Problem to work on:
Copy every line in the listing that contains "center".

Data under study:
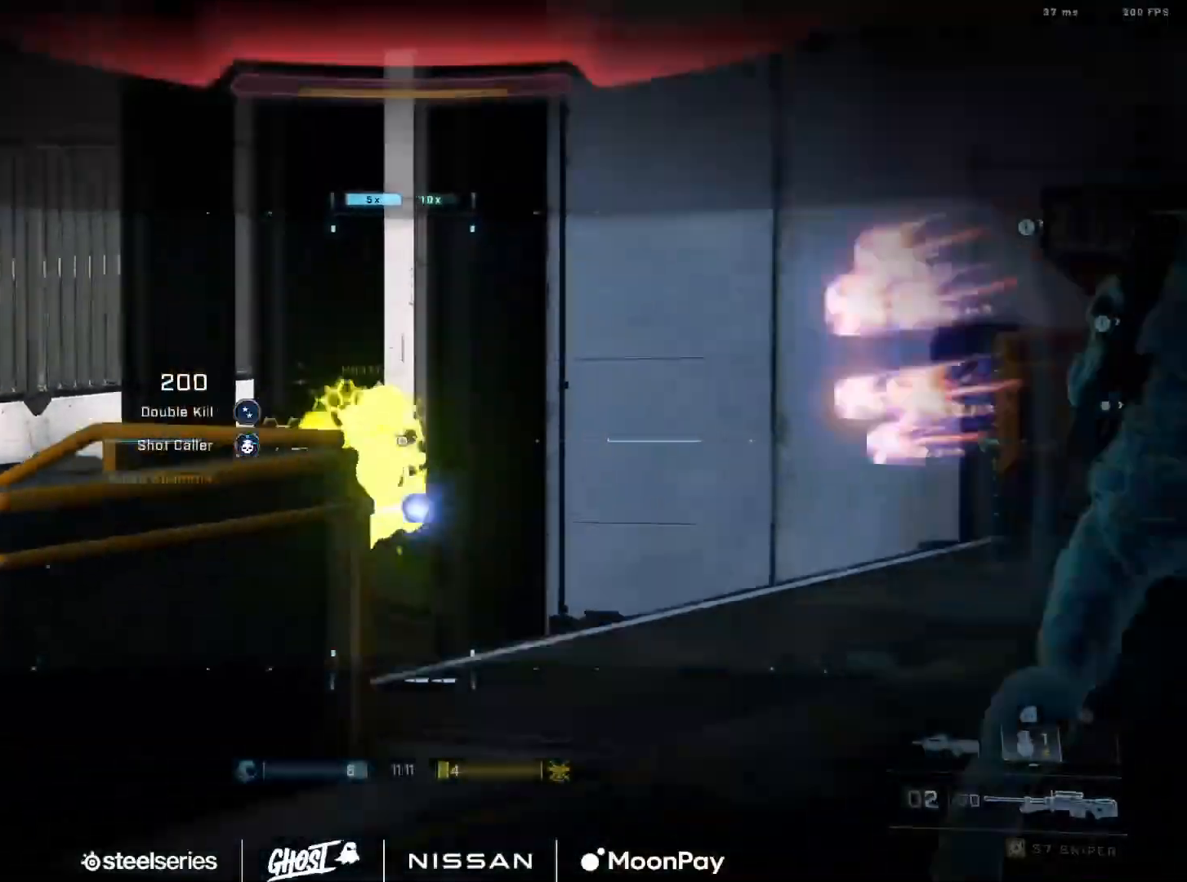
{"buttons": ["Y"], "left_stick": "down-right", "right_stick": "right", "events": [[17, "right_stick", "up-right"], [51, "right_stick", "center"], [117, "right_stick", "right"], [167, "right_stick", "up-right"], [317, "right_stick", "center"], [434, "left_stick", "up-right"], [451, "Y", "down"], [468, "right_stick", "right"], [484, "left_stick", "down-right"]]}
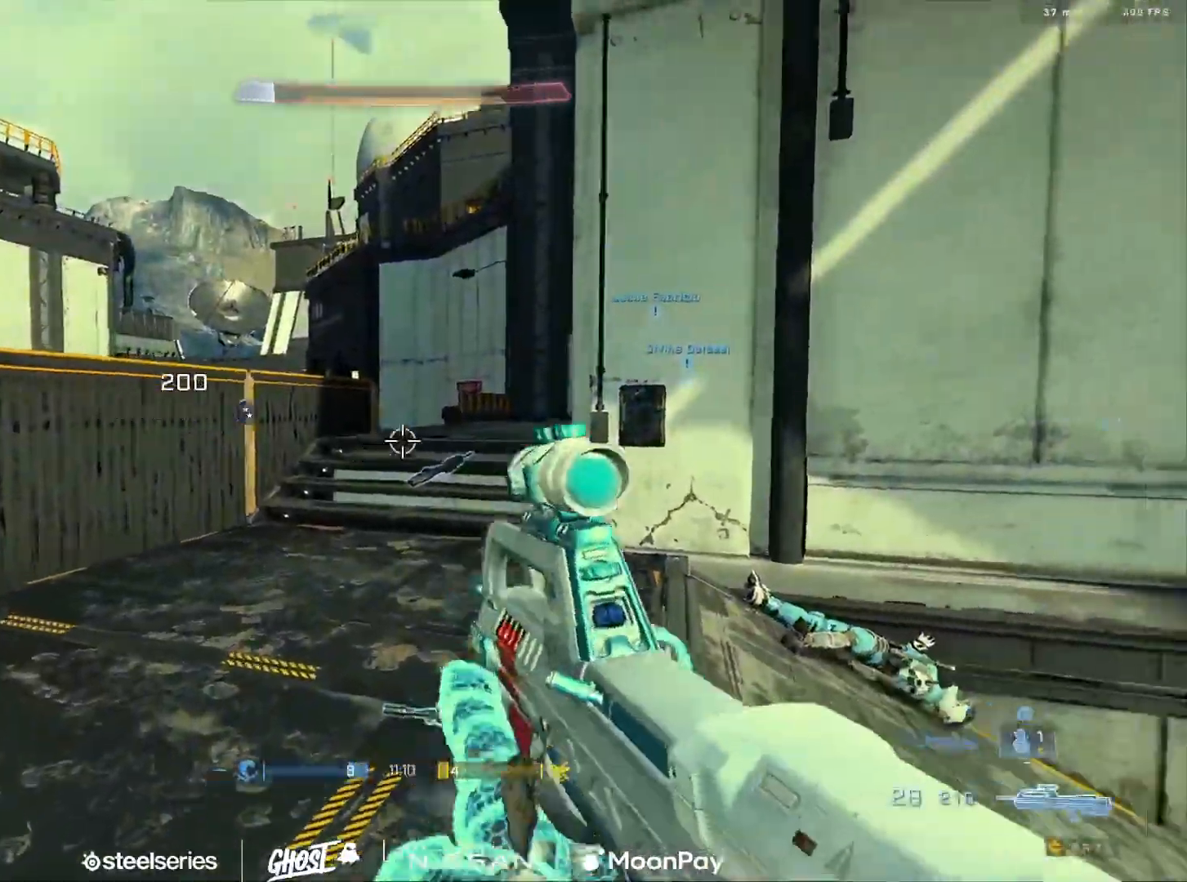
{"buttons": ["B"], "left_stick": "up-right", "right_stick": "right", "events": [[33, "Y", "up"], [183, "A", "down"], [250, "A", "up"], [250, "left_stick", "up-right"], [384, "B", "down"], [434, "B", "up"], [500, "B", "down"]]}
* * *
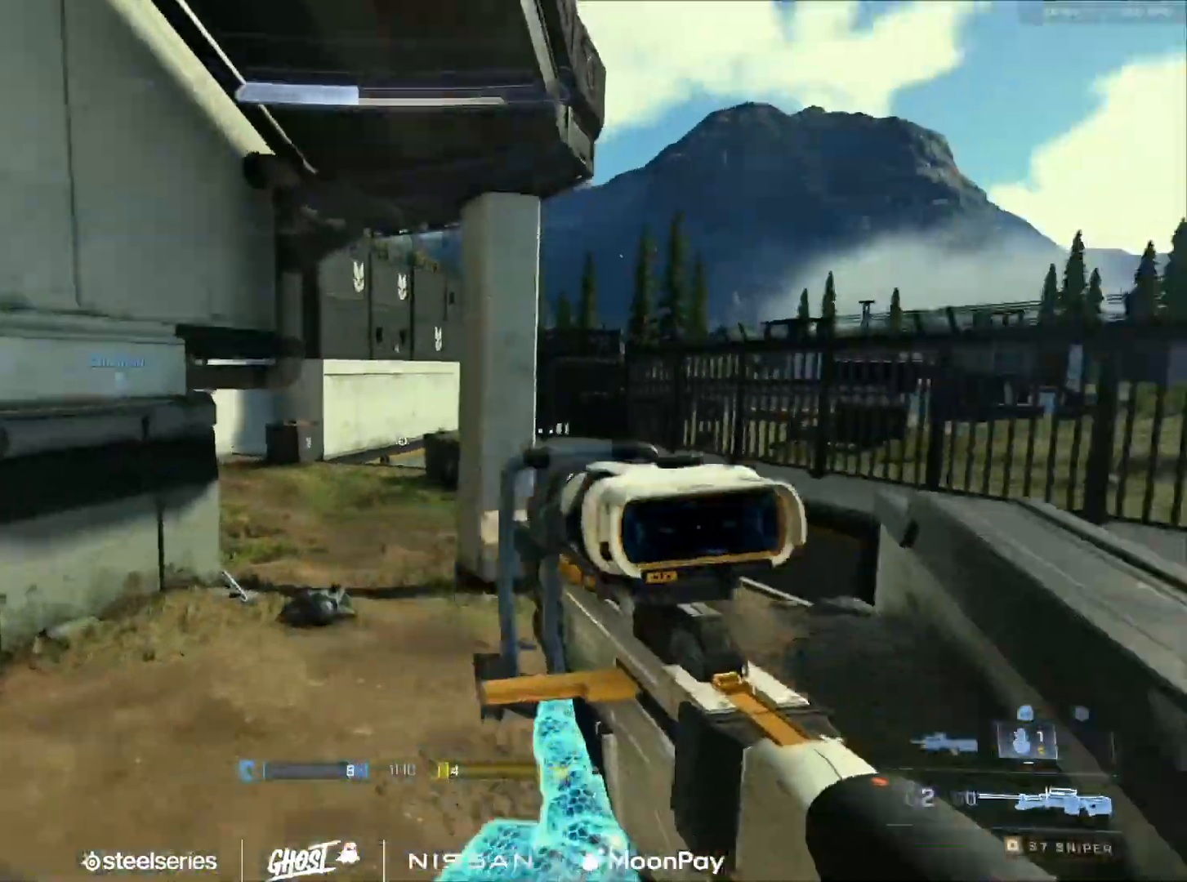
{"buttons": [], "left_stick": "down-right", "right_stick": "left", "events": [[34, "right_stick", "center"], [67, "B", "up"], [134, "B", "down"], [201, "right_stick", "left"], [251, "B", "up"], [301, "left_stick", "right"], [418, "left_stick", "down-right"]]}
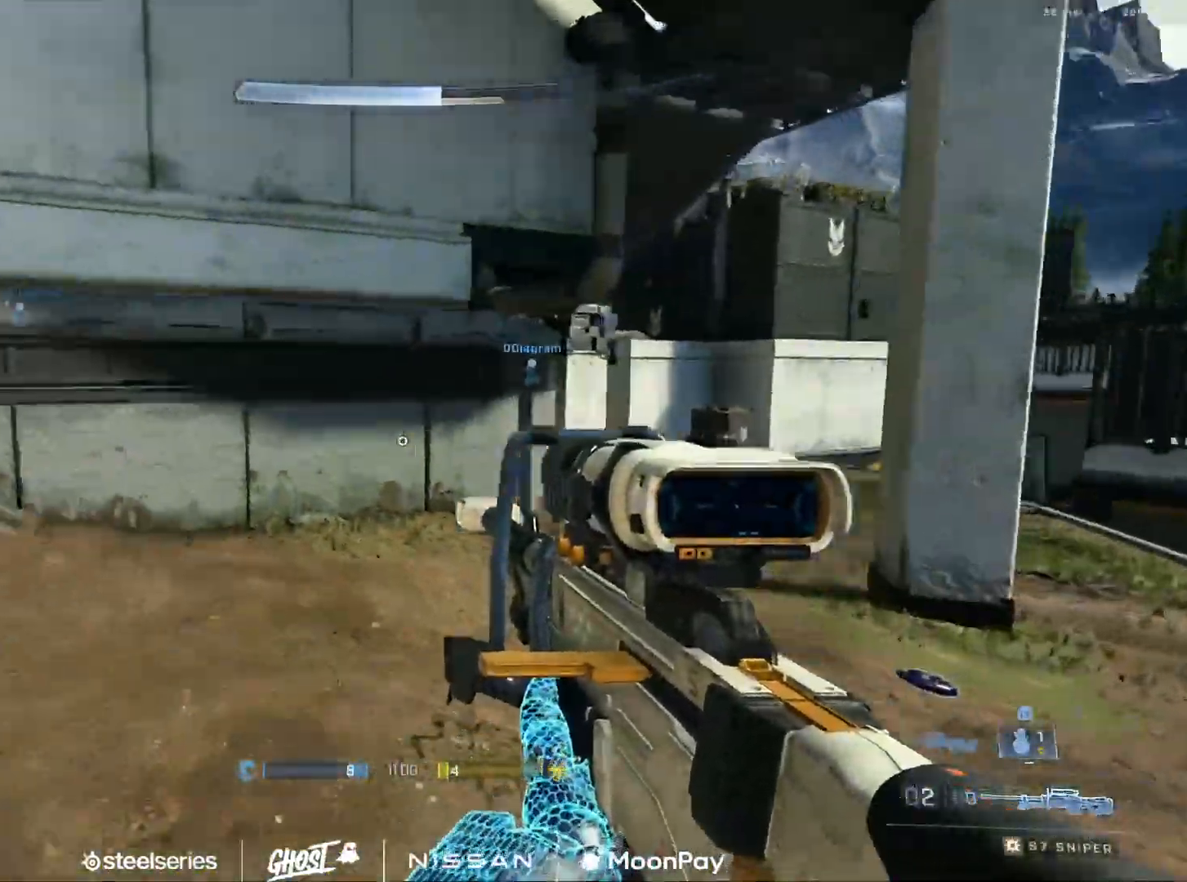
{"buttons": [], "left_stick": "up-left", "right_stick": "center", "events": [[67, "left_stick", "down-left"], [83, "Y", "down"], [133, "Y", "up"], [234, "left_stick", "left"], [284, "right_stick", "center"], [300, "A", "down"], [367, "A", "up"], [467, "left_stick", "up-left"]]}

Answer section:
{"buttons": ["Y"], "left_stick": "down-right", "right_stick": "right", "events": [[17, "right_stick", "up-right"], [51, "right_stick", "center"], [117, "right_stick", "right"], [167, "right_stick", "up-right"], [317, "right_stick", "center"], [434, "left_stick", "up-right"], [451, "Y", "down"], [468, "right_stick", "right"], [484, "left_stick", "down-right"]]}
{"buttons": [], "left_stick": "down-right", "right_stick": "left", "events": [[34, "right_stick", "center"], [67, "B", "up"], [134, "B", "down"], [201, "right_stick", "left"], [251, "B", "up"], [301, "left_stick", "right"], [418, "left_stick", "down-right"]]}
{"buttons": [], "left_stick": "up-left", "right_stick": "center", "events": [[67, "left_stick", "down-left"], [83, "Y", "down"], [133, "Y", "up"], [234, "left_stick", "left"], [284, "right_stick", "center"], [300, "A", "down"], [367, "A", "up"], [467, "left_stick", "up-left"]]}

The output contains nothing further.